Unicorn717 · 07/01/2023 23:37

He's mugging you off and being rude. And your daughter is being over the top. It's your house. It's your rules. I would be telling him not to come tomorrow now. That's it.

Justmuddlingalong · 07/01/2023 23:37

Tell him to be a bit more bloody respectful!
Pair of immature wee fuds, the both of them.

AnneLovesGilbert · 07/01/2023 23:38

Make it clear he’s not invited for your birthday. He’s a cheeky little sod with an overly inflated sense of his own importance. Small wonder his parents aren’t rolling out the red carpet for him. He’s a stroppy kid.

Take no shit off either of them. It’s your birthday ffs, you spend it where and with whom you wish.

Aquamarine1029 · 07/01/2023 23:40

Safarigiraffe · 07/01/2023 23:25

Its actually my birthday Tom however bf said that he will come but to let us know that he won’t feel welcome here but it’s gonna be awkward between us all & I am not sure how to act also he may decide to not turn up at all DD said

GOOD. You see enough of his freeloading arse anyway. Stop being a mug, op.

sweetdreamtennasee · 07/01/2023 23:52

is it a case of giving an inch and taking a mile?

I had a boyfriend 16-19, I had to tell my parents which days he was coming over and he had to leave by 9.30, rules that my parents outlined from the start.

Appreciate its not super helpful for you as it’s hard to go back on these things. Can you not just say, he can come round 3 times a week and set a curfew? it’s your house at the end of the day.

Safarigiraffe · 07/01/2023 23:54

sweetdreamtennasee · 07/01/2023 23:52

is it a case of giving an inch and taking a mile?

I had a boyfriend 16-19, I had to tell my parents which days he was coming over and he had to leave by 9.30, rules that my parents outlined from the start.

Appreciate its not super helpful for you as it’s hard to go back on these things.
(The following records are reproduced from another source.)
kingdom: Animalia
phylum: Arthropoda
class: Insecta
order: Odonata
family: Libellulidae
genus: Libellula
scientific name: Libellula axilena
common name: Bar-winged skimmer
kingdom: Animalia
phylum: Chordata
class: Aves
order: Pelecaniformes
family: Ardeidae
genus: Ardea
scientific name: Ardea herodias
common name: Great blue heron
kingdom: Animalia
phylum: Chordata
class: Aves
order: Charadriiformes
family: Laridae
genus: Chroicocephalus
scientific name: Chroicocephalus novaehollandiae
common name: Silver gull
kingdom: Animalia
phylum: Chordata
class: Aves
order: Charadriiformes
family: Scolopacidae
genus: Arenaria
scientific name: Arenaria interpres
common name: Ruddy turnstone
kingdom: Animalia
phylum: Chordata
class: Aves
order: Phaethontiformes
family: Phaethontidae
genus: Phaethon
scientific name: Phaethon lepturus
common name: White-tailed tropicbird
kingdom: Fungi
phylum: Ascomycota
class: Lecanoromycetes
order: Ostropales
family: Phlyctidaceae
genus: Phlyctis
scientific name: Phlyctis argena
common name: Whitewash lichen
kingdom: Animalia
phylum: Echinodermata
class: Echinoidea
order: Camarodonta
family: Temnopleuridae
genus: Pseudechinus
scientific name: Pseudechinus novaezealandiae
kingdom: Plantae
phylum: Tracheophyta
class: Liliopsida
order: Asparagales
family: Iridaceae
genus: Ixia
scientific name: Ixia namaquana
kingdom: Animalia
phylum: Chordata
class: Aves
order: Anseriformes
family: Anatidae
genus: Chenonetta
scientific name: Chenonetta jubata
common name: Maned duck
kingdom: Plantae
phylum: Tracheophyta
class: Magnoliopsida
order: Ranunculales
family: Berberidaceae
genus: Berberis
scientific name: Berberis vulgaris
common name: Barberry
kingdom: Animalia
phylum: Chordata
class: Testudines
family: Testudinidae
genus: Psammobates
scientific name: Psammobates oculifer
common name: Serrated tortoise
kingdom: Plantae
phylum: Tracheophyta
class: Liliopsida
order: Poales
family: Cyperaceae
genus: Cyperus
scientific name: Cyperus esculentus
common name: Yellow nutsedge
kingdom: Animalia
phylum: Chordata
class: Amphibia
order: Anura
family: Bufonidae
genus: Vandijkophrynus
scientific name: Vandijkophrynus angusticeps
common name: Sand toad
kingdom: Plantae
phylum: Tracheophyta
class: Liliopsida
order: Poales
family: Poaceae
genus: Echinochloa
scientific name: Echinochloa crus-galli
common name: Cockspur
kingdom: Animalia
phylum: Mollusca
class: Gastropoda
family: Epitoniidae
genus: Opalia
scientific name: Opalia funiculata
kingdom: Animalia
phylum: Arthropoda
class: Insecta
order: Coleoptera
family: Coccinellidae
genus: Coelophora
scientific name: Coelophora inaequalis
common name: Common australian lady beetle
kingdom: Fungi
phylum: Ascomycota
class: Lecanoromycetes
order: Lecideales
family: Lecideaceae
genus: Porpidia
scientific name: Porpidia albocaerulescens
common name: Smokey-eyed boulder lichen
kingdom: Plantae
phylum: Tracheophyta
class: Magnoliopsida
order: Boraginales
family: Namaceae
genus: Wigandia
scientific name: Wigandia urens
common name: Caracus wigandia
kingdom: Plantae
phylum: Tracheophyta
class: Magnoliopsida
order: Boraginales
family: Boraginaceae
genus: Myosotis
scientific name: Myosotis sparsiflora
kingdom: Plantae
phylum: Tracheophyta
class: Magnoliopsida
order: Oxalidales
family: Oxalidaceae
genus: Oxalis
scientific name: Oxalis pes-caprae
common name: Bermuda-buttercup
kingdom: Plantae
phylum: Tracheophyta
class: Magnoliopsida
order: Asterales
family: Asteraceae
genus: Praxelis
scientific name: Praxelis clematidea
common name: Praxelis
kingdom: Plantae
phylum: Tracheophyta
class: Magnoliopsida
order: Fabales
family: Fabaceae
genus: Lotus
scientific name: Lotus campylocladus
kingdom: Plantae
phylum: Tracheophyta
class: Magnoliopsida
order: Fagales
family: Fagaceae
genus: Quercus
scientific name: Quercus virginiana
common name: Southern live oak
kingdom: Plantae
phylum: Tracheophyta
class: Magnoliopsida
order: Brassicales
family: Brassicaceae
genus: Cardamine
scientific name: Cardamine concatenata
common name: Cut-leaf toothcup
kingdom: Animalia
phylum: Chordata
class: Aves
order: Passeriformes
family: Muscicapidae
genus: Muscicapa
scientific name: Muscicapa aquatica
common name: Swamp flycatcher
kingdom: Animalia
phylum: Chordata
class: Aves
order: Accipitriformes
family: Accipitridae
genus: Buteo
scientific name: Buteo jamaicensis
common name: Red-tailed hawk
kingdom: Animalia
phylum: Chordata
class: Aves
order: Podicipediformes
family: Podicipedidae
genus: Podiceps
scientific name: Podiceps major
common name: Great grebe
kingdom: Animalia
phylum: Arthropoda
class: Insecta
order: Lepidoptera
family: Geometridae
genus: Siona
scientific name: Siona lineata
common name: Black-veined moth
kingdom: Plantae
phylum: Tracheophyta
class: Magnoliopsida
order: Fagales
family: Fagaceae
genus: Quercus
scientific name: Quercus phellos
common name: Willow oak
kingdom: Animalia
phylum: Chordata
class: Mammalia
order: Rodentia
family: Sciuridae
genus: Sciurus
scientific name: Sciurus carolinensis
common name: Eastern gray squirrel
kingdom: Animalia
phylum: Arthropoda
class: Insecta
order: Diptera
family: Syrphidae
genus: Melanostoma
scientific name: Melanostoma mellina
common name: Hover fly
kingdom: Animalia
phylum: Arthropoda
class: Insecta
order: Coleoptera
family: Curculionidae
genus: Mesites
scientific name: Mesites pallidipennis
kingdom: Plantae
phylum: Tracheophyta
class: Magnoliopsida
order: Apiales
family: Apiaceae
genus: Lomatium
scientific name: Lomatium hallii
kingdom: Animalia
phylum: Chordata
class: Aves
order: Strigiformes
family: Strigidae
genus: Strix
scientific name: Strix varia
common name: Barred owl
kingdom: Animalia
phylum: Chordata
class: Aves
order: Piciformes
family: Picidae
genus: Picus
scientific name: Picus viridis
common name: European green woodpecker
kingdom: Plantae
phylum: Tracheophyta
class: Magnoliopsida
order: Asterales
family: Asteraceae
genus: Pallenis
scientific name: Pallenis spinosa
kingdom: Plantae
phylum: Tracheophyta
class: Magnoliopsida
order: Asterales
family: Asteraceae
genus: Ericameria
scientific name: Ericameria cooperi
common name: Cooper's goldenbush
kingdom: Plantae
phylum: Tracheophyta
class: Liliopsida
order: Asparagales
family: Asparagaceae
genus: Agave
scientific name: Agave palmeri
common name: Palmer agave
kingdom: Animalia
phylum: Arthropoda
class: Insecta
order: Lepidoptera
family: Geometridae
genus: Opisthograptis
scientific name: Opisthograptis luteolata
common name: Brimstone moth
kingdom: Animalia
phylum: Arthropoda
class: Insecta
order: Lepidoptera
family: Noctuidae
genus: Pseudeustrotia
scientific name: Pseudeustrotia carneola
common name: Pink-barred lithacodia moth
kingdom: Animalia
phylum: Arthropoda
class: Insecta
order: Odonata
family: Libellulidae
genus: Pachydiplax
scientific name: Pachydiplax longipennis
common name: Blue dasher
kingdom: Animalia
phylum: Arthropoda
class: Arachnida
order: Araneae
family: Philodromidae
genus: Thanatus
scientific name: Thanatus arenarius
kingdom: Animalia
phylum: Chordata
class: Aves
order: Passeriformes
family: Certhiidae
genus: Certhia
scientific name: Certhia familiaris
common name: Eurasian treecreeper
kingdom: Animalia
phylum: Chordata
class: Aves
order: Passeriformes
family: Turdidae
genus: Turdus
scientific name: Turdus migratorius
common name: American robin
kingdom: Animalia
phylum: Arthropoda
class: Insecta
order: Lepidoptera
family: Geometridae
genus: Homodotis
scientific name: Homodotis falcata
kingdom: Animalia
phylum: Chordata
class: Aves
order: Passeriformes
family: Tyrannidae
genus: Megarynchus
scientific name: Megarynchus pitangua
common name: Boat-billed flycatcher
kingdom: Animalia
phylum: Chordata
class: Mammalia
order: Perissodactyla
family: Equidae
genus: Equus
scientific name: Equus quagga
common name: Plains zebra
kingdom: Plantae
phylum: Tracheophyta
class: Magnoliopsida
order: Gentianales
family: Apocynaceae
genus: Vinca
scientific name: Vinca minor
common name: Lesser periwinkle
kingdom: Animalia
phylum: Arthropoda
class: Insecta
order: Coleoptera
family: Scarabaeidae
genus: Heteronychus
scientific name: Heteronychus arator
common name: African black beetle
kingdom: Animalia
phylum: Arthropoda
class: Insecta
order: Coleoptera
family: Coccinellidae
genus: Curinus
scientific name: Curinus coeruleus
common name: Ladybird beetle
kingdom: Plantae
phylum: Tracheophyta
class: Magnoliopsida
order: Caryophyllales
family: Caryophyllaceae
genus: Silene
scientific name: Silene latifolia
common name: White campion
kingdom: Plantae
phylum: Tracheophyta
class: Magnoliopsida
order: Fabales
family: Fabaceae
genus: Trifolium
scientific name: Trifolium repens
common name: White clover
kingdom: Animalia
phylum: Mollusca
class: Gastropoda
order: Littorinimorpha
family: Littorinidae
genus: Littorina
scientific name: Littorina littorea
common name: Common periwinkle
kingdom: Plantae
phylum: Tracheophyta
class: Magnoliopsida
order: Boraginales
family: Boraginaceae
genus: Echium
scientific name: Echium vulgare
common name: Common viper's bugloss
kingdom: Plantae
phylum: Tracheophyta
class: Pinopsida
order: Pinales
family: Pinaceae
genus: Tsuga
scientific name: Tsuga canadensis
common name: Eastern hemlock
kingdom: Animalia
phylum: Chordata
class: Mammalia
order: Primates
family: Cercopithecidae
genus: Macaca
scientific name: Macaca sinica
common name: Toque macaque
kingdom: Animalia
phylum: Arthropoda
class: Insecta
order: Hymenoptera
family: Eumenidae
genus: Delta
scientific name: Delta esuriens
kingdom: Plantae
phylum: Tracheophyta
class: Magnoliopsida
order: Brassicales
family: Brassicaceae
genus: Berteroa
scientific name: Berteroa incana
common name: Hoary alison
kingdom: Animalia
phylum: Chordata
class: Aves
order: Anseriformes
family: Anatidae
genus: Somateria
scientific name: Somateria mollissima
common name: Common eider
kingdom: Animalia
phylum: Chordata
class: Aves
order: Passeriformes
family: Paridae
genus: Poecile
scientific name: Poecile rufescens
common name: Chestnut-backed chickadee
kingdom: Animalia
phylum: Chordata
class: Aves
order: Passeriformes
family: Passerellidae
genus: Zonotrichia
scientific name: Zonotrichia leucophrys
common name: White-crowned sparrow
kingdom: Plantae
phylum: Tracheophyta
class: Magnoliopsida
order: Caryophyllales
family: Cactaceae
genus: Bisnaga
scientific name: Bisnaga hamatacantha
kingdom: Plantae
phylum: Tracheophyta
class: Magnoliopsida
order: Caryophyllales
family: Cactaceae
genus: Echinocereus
Can you not just say, he can come round 3 times a week and set a curfew? it’s your house at the end of the day.

We did say he can come round 3 days a week however DD/BF not happy with that as bf has issues with parents so they both want to come here

OP posts:
FaceLikeCattle · 07/01/2023 23:55

Safarigiraffe · 07/01/2023 23:25

Its actually my birthday Tom however bf said that he will come but to let us know that he won’t feel welcome here but it’s gonna be awkward between us all & I am not sure how to act also he may decide to not turn up at all DD said

He doesn't get to invite himself to your birthday! He certainly doesn't get to tell you that you haven't been accommodating enough and that he may now feel awkward at your birthday (that he wasn't invited to anyway). He isn't the centre of everyone's world.

I think even 2-3 times a week is too much. He doesn't get to arrive at your house, eat your food and charge you for any takeaways he fancies. He has a home, he might not like it, but that's where he lives. He's 19, so old enough to look at moving out if he feels like it. His family situation is not really anything to do with you and it's not your job to accommodate or fund him. You have your household and he's not part of it. He has his household and he needs to go back to it.

Justmuddlingalong · 07/01/2023 23:58

I can see DD wanting it, she lives there, but him? He's presuming he gets any opinion about your household. Tell him to stay away until he can show you some respect in your own home.